The first response time can then be selected such that the first superposition using the first adaptation coefficient responds sufficiently fast to transient noises, and hence the first adaptation coefficient is particularly suitable for suppressing these noises. It can then be achieved by suitable selection of the second response time that the second superposition using the second adaptation coefficient suppresses in particular steady noises, while the second superposition responds more slowly to substantially transient noises. For this purpose, the second response time can be selected statically to be greater than the first response time by a predetermined factor, or else determined dynamically on the basis of the first and second directional signals. This includes in particular the case in which, if a substantially transient noise component is detected on the basis of the first and second directional signals, updating the second adaptation coefficient is suspended until the end of this transient noise component.

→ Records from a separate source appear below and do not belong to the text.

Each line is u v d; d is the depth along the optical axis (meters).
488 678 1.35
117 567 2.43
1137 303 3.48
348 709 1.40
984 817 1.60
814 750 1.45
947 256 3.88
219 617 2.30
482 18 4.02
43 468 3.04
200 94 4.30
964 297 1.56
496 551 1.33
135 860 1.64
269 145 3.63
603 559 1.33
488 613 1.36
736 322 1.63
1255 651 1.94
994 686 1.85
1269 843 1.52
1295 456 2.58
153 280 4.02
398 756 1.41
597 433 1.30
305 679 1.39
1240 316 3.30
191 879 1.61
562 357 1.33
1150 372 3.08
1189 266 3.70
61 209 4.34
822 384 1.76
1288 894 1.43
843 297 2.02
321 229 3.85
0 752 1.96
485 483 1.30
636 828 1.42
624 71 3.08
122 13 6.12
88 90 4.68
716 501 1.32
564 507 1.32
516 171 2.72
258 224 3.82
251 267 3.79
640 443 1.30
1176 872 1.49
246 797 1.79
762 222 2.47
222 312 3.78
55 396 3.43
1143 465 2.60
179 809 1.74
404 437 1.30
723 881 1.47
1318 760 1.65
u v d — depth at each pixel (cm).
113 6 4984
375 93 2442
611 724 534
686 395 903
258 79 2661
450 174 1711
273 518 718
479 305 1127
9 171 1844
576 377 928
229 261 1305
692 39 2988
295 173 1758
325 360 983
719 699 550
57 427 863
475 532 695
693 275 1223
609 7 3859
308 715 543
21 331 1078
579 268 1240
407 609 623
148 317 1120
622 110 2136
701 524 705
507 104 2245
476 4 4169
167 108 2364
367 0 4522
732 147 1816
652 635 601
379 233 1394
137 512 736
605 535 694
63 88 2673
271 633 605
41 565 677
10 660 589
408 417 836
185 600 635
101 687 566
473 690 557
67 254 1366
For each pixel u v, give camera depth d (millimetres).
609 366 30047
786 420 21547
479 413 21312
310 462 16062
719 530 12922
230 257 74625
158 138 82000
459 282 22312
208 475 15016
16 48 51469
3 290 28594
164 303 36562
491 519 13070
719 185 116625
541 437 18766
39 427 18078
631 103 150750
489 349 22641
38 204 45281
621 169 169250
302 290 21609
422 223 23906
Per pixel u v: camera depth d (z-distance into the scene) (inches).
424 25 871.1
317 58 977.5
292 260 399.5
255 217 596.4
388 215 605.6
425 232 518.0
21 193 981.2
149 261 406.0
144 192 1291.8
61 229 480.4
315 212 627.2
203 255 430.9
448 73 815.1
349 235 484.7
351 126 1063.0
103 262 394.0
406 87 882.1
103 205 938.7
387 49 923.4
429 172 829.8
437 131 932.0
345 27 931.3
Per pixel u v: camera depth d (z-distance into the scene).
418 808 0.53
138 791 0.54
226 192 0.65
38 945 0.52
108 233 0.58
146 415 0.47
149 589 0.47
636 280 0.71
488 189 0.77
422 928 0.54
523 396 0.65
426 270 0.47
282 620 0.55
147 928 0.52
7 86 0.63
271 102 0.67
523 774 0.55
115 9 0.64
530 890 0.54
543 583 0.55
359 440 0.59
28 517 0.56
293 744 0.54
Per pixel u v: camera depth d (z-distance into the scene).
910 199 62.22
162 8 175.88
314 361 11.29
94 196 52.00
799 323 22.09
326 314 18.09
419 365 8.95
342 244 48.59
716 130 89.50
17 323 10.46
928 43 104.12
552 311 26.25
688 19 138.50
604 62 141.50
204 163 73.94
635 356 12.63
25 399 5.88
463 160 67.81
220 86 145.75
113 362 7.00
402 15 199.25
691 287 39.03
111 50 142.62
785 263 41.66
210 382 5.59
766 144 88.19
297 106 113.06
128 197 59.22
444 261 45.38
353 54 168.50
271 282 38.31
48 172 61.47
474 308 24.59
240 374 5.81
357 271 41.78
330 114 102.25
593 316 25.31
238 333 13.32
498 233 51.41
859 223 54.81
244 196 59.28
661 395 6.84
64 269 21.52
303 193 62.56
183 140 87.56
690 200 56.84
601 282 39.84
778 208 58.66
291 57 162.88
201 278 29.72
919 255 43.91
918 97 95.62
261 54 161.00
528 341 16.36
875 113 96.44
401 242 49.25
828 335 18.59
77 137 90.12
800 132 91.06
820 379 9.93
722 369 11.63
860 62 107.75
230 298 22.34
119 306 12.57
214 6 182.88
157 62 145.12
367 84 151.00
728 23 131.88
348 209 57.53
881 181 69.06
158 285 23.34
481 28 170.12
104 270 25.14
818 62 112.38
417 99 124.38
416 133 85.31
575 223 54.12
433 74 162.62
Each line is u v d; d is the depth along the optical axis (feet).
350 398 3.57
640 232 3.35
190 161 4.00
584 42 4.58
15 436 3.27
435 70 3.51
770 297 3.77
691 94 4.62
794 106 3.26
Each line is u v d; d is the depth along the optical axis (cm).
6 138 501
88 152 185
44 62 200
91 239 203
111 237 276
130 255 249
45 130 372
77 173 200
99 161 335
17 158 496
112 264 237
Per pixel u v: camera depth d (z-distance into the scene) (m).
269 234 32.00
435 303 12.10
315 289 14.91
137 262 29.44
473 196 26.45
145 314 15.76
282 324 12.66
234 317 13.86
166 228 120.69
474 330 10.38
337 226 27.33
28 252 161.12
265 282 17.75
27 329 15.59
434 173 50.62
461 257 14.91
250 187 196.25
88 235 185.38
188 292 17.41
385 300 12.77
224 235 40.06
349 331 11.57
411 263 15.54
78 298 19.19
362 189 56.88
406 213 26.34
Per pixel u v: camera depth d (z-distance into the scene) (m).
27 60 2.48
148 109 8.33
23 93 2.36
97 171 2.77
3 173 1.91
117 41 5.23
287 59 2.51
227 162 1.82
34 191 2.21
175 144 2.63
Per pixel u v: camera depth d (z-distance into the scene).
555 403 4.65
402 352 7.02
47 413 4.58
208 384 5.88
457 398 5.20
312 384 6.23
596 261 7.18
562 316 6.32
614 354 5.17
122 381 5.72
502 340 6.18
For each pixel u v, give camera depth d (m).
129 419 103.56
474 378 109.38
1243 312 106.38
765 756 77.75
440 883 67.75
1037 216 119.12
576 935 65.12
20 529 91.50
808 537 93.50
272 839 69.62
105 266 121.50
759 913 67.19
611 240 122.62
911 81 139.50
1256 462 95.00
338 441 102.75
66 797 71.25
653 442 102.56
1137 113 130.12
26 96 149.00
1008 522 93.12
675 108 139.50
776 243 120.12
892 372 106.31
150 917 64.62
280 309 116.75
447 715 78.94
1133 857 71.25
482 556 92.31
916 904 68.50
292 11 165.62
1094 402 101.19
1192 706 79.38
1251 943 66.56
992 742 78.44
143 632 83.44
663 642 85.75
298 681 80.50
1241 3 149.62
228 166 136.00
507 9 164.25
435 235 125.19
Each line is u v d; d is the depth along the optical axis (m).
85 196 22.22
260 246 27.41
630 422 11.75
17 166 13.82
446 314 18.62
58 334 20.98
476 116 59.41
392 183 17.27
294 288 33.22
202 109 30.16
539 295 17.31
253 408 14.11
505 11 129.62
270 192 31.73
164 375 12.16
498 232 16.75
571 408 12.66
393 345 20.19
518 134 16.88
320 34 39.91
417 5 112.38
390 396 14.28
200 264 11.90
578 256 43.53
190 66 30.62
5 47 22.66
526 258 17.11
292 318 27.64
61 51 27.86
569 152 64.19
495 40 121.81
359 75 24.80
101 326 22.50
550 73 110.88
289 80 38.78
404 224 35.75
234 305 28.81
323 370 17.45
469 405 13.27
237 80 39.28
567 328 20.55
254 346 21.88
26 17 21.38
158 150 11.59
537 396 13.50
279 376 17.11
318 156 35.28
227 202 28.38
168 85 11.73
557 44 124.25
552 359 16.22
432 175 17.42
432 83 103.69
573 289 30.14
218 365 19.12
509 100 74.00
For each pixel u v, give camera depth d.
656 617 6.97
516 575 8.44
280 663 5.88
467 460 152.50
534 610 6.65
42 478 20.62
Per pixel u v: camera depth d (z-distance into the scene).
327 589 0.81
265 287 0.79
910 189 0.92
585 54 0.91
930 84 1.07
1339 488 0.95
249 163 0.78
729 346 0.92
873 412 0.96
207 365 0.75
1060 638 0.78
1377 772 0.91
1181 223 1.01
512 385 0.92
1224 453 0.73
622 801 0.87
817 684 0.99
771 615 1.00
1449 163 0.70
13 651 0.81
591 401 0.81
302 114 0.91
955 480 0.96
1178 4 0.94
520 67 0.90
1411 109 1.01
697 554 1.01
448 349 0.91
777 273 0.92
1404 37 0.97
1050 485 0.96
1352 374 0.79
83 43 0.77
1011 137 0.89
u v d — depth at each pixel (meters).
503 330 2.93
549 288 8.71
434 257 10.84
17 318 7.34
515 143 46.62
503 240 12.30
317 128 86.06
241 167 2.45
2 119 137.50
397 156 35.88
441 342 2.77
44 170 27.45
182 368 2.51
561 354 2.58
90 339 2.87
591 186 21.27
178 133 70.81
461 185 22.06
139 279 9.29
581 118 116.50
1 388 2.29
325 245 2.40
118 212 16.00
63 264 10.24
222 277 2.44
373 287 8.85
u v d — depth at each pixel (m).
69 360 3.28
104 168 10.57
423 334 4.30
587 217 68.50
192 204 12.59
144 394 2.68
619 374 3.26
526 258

The second response time is thus made dependent on the duration of the transient noise component.

In particular here, the first superposition and the second superposition are formed in order to determine the first adaptation coefficient and the second adaptation coefficient at the corresponding response times, but without a signal for output being generated in either case that would be processed further in any manner in the hearing device. The output signal that is formed by superposition of the first directional signal and the second directional signal using the output adaptation coefficient does constitute, however, such a signal intended for further use for signal processing in the hearing device. The output adaptation coefficient is formed on the basis of the first adaptation coefficient and the second adaptation coefficient such that the output signal resulting from the superposition based on the output adaptation coefficient exhibits sufficient suppression of transient noise components as a consequence of the at least indirect dependency on the first adaptation coefficient, while the co-modulation of steady noise components is reduced by virtue of the corresponding, at least indirect, dependency on the second adaptation coefficient.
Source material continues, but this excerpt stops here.